>>>>
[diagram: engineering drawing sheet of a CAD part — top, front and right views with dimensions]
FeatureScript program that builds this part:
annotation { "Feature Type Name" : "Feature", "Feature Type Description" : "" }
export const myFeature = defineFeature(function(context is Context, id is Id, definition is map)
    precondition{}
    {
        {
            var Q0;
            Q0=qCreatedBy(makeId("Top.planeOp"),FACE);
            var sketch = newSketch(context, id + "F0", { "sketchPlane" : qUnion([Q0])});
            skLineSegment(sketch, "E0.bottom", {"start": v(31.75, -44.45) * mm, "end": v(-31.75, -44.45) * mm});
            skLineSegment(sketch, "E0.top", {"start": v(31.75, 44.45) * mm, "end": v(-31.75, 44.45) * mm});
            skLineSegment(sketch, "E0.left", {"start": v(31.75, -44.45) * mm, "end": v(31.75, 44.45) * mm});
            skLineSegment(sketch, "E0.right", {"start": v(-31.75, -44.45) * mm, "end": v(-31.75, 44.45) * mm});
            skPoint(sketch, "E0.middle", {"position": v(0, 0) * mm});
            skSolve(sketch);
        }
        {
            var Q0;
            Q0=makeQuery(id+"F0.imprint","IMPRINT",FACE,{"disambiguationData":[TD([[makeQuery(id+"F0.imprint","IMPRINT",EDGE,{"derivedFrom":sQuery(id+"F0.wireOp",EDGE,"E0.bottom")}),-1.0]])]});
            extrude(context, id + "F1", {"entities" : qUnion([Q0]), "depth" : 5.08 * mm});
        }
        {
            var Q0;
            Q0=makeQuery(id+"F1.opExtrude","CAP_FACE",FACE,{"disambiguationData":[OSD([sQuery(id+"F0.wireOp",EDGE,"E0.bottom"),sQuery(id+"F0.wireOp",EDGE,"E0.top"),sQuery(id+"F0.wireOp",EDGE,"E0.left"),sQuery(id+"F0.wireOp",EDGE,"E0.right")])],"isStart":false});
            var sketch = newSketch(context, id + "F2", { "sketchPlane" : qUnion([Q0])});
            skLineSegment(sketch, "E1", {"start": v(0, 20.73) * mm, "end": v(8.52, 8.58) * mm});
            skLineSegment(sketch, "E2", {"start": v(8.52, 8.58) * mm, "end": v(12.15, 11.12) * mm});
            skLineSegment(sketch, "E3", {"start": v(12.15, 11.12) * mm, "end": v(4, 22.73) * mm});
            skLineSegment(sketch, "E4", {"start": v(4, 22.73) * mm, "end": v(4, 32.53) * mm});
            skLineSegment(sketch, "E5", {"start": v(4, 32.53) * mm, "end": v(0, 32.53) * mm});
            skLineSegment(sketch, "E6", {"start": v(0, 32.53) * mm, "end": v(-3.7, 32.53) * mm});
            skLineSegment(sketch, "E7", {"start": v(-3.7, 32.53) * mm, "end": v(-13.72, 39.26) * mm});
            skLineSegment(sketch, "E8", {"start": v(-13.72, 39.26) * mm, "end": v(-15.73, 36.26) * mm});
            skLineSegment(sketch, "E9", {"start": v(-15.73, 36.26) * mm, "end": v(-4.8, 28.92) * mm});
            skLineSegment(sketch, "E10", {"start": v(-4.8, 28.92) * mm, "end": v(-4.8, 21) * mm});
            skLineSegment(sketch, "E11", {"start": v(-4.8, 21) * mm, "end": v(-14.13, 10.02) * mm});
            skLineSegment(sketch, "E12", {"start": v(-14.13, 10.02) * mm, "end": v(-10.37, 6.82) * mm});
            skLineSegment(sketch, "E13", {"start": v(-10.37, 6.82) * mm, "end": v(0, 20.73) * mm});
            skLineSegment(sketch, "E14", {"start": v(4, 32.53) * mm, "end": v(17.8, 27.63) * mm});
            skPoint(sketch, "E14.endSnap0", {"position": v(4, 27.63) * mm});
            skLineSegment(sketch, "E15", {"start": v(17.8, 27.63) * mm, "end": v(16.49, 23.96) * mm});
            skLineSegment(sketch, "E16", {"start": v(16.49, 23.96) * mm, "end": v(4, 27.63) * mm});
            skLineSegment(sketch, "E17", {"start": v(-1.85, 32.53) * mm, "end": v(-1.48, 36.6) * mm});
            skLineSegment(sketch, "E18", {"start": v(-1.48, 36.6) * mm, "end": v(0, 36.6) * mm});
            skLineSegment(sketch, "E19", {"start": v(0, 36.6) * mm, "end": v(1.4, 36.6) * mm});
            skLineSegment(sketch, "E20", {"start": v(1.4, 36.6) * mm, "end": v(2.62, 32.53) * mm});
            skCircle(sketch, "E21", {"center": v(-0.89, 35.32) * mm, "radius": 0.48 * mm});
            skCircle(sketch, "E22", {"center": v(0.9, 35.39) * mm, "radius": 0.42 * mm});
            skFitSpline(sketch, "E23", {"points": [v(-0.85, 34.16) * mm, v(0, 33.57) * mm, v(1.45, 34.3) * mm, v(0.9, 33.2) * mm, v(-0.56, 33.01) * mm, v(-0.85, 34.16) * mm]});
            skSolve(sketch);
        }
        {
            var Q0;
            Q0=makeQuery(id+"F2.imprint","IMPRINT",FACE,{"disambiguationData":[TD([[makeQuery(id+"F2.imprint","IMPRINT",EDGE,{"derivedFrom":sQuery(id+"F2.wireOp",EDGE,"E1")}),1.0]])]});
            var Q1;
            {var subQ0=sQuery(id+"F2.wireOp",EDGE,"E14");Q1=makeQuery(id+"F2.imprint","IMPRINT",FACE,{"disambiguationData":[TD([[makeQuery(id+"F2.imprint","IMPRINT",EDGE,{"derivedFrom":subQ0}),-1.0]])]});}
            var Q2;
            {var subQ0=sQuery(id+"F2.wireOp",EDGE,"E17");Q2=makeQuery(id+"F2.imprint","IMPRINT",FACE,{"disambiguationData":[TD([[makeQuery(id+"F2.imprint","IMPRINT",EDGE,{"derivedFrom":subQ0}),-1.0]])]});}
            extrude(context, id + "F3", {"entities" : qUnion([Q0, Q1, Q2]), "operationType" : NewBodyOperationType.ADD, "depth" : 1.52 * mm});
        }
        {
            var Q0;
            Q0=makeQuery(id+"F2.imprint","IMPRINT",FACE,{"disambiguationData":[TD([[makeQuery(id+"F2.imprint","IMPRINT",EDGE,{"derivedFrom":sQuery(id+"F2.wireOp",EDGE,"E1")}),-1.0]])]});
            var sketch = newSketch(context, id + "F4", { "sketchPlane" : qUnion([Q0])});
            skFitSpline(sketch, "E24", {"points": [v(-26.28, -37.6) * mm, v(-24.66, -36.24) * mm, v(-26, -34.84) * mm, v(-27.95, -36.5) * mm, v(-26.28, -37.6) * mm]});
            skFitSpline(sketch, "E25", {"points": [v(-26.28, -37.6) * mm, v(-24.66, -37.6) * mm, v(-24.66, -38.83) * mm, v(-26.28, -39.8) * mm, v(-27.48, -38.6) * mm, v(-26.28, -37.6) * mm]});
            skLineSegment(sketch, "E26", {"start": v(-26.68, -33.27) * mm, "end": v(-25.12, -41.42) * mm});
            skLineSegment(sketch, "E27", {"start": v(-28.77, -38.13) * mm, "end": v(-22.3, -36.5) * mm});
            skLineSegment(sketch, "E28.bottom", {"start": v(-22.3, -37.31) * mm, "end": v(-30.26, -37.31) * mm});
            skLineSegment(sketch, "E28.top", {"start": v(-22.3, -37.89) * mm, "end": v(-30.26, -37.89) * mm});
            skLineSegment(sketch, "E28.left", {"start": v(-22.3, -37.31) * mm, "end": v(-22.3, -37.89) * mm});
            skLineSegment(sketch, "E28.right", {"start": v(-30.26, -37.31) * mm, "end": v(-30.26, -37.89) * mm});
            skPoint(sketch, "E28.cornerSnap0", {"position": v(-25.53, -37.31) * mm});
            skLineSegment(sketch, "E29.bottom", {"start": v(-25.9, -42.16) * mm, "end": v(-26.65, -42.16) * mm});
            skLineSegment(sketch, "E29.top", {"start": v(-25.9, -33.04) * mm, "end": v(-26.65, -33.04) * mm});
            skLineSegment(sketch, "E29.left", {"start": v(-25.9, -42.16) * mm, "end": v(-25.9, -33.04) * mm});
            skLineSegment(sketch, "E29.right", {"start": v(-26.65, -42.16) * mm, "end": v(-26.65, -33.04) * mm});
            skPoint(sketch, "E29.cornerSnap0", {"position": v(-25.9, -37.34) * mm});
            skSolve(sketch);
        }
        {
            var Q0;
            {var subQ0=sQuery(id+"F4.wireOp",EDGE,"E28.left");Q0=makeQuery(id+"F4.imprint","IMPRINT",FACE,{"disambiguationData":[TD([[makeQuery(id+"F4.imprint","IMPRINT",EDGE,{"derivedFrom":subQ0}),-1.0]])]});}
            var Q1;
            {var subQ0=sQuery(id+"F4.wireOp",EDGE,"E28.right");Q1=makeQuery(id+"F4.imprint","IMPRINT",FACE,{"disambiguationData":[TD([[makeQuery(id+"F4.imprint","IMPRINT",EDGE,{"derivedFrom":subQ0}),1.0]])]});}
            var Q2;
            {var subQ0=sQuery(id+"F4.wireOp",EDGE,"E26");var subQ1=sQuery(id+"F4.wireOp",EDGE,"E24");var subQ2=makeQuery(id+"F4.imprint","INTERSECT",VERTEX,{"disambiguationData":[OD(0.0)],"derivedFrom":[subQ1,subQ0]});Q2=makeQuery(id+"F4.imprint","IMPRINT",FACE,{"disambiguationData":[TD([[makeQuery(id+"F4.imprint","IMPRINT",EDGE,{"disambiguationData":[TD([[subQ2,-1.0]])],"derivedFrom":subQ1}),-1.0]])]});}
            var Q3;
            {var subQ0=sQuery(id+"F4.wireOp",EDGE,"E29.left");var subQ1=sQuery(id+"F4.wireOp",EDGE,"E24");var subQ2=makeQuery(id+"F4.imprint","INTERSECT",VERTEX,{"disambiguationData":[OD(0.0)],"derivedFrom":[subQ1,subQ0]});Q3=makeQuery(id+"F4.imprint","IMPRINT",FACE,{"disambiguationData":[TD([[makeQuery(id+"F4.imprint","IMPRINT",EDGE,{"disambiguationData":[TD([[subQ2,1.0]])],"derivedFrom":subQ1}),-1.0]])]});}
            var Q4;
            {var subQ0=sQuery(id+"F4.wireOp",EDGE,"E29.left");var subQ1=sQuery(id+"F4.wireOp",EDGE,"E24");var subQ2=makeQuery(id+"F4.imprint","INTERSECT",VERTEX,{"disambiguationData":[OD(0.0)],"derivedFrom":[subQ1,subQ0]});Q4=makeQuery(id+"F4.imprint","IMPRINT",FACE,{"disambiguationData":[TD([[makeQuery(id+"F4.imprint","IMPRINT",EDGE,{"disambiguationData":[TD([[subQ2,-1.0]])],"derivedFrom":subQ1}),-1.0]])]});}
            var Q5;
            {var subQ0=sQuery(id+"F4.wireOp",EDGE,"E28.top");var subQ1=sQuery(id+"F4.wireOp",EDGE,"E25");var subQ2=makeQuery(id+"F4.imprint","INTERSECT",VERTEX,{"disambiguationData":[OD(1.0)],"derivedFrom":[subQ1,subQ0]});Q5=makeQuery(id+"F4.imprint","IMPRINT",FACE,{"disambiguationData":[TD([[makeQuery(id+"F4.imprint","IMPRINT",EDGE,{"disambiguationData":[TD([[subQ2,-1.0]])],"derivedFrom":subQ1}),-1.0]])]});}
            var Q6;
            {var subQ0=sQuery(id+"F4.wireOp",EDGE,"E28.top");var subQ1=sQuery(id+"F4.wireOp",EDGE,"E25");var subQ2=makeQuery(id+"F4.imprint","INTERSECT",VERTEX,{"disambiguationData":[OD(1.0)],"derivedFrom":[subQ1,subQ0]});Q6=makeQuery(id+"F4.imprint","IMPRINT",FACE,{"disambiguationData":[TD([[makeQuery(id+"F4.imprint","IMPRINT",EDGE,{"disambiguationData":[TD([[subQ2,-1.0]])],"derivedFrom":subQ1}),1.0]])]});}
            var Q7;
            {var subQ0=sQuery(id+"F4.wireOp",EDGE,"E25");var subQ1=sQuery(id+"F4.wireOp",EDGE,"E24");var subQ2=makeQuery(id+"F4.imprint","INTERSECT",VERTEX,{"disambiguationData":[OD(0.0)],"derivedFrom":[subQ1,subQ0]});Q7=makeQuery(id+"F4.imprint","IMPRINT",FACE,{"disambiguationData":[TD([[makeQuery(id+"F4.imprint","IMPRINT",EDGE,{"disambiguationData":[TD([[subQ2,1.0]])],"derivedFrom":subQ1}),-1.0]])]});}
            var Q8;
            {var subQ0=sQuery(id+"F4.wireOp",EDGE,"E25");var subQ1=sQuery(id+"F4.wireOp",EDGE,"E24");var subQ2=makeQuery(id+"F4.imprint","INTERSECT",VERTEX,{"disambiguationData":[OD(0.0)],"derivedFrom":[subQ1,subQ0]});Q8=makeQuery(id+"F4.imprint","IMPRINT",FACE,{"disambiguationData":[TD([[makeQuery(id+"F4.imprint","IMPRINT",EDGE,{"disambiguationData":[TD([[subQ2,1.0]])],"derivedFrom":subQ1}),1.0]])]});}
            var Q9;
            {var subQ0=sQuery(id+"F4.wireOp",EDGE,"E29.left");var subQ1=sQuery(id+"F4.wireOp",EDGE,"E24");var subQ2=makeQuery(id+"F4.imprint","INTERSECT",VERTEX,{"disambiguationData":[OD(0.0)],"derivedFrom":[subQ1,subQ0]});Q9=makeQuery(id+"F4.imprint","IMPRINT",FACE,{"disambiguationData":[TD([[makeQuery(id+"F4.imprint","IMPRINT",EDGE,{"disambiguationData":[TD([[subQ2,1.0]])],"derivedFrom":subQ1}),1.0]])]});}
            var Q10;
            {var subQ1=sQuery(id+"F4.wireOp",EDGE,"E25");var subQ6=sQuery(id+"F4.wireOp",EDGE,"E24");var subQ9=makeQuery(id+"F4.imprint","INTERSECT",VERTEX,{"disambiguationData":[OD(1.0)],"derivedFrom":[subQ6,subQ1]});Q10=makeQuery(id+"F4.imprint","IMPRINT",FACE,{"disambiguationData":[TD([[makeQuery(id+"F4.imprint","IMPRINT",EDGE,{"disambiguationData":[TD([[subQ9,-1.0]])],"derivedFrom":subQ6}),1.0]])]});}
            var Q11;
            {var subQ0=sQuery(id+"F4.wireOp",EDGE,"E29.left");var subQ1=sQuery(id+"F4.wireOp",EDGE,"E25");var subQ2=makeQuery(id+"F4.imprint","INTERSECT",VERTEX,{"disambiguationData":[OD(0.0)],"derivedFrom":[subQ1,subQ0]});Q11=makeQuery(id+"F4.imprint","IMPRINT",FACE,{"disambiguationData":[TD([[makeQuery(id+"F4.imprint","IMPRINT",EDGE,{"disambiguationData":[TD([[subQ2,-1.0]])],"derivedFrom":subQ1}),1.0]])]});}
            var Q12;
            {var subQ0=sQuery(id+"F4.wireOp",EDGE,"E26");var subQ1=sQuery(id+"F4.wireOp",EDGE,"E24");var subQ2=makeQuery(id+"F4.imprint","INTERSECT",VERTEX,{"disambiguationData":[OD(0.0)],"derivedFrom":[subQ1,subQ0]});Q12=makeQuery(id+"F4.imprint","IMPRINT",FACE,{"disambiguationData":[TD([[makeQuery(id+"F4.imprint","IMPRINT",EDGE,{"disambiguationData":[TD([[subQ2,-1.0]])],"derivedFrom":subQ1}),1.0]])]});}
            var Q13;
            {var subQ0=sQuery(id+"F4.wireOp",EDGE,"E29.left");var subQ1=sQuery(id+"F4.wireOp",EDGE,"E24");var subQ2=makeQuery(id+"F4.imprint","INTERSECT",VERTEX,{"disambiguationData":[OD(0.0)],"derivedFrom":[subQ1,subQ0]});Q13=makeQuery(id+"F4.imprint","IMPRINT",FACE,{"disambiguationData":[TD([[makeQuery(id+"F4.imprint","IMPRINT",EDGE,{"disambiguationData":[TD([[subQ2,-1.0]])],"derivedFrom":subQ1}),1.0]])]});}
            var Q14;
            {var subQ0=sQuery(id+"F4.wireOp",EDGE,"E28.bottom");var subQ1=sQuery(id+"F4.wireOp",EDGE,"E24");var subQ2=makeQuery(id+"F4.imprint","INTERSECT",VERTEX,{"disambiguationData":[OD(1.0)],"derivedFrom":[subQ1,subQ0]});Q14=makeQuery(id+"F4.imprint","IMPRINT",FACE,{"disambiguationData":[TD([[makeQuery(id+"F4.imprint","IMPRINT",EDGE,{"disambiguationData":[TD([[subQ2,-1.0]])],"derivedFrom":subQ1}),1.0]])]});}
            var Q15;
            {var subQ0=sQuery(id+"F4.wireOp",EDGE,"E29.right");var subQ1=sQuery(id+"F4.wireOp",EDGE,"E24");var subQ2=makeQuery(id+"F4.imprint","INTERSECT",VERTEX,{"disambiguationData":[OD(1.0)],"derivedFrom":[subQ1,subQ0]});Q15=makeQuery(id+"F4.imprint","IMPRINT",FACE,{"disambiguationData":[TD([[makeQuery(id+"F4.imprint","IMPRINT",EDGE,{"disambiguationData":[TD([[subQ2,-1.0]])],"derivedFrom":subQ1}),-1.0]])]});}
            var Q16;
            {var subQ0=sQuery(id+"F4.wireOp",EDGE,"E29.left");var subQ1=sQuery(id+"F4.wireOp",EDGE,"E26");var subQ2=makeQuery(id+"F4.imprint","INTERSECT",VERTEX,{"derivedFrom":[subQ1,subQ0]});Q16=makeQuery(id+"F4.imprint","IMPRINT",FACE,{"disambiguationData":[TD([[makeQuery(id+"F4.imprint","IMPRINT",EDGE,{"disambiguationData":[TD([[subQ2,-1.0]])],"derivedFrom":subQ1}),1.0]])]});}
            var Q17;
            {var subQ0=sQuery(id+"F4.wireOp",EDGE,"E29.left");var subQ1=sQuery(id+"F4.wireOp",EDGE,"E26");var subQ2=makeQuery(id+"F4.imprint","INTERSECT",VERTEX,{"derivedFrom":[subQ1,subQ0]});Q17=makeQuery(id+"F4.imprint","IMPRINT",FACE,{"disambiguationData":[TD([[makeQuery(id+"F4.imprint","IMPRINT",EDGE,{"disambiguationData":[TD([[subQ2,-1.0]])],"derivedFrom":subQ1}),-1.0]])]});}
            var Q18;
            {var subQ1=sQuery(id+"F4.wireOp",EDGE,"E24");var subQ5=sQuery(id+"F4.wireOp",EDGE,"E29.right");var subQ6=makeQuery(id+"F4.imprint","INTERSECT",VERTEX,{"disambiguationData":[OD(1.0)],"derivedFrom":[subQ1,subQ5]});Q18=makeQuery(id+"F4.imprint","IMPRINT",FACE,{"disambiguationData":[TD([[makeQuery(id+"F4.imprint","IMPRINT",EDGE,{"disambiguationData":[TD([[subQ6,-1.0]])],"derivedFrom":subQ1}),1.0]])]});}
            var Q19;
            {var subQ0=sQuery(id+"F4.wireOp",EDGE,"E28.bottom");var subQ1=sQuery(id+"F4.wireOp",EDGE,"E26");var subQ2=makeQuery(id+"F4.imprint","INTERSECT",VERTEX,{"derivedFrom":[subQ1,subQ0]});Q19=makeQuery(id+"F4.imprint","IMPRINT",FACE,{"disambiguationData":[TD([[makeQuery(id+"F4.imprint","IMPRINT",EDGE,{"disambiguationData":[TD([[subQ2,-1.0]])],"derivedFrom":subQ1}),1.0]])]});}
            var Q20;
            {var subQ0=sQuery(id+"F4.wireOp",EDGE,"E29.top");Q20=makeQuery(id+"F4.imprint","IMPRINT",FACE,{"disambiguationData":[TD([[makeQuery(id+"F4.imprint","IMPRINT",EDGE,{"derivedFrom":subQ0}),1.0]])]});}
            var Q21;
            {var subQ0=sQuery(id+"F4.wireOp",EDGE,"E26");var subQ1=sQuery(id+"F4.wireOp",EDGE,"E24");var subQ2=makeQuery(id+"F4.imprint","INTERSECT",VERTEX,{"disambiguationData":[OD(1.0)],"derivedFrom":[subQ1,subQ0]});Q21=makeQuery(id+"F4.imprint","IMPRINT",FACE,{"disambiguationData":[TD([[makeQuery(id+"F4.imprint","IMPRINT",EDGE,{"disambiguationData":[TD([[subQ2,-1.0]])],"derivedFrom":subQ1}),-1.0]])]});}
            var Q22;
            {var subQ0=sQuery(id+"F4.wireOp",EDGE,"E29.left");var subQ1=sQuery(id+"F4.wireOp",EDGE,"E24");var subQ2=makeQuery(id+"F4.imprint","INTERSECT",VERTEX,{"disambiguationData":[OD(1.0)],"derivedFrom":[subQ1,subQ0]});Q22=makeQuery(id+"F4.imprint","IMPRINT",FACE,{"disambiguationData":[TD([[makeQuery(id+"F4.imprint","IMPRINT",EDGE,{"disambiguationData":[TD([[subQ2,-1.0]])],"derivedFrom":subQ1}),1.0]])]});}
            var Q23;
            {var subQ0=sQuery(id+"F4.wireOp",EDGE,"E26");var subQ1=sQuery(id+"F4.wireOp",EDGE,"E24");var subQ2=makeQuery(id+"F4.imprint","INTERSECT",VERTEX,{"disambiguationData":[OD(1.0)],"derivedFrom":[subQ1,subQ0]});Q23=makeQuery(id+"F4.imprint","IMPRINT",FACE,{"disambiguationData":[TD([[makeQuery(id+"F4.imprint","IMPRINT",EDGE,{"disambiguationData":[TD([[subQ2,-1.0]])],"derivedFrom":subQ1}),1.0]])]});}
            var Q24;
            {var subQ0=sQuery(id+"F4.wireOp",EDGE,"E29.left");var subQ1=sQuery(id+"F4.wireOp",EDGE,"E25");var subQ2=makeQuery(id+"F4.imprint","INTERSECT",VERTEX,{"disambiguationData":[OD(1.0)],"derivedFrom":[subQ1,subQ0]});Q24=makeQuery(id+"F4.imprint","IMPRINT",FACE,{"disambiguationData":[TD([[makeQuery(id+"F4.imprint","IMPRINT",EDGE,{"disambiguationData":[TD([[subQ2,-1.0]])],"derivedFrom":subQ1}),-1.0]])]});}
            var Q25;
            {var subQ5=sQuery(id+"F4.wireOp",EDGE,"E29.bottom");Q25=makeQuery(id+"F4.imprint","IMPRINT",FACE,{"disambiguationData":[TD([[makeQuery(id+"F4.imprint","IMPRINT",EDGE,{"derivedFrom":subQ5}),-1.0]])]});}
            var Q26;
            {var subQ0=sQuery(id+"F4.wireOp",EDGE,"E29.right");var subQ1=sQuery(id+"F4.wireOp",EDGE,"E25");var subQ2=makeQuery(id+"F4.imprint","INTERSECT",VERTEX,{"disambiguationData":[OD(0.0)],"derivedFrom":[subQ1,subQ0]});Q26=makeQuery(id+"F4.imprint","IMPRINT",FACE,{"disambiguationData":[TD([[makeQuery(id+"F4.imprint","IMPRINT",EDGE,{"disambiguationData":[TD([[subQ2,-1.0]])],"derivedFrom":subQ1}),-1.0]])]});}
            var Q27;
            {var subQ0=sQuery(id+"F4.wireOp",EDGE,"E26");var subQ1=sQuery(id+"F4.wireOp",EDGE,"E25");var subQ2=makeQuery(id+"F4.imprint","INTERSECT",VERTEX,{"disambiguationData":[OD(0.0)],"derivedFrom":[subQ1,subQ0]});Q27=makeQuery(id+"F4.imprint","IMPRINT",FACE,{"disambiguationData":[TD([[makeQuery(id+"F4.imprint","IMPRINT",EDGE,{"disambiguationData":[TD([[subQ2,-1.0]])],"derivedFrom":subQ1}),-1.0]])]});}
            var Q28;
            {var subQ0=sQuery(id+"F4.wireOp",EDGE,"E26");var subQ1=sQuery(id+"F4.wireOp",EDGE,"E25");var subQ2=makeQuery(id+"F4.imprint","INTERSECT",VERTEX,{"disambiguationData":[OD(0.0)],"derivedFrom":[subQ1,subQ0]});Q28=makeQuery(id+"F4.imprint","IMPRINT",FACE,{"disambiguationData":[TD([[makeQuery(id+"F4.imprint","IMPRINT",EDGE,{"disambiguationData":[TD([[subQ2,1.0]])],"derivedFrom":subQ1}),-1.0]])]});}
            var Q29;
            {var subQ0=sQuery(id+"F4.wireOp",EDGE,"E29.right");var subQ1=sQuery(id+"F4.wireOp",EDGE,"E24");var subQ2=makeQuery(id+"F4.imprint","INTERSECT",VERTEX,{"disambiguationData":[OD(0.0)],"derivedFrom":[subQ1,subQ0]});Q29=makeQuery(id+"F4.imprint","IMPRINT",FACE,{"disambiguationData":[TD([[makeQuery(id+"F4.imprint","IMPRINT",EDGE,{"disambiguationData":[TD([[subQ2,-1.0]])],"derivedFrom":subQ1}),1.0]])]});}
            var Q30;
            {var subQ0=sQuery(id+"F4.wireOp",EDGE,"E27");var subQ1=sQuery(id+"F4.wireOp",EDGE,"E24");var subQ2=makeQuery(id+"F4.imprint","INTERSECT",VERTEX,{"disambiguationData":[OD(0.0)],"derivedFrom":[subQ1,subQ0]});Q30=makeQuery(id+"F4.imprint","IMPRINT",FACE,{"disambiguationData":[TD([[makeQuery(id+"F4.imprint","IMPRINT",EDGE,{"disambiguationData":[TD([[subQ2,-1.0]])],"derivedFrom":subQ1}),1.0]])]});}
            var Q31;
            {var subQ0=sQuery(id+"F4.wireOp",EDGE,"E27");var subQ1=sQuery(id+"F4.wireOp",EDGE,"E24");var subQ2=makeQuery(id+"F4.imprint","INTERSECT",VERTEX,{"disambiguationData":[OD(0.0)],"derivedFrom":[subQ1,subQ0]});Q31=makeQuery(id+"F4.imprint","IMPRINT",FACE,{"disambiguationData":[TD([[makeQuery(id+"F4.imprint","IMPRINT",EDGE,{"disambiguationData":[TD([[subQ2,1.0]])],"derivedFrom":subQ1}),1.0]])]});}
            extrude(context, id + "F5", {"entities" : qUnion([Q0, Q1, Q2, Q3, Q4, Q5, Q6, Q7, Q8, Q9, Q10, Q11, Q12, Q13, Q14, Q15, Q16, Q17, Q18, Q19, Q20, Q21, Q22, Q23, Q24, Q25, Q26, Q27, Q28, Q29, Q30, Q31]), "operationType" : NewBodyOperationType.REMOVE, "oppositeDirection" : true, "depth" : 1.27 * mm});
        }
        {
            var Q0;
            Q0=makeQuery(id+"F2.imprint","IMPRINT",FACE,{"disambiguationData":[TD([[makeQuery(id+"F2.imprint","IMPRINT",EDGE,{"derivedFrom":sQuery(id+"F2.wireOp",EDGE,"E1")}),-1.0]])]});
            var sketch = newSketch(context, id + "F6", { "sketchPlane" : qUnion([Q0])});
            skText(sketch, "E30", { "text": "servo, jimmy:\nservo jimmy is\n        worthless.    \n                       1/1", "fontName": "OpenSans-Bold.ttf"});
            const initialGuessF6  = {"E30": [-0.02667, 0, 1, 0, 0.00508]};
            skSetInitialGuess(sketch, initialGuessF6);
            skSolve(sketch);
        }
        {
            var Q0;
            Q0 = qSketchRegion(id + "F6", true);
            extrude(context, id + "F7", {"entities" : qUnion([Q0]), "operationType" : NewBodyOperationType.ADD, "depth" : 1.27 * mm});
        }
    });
<<<<
● THE PROBLEM
In the entries above, report every line that contains the string "newSketch", copying each line in full. Only exact matches of uppercase and lowercase letters count.

● FINISHED TASK
            var sketch = newSketch(context, id + "F0", { "sketchPlane" : qUnion([Q0])});
            var sketch = newSketch(context, id + "F2", { "sketchPlane" : qUnion([Q0])});
            var sketch = newSketch(context, id + "F4", { "sketchPlane" : qUnion([Q0])});
            var sketch = newSketch(context, id + "F6", { "sketchPlane" : qUnion([Q0])});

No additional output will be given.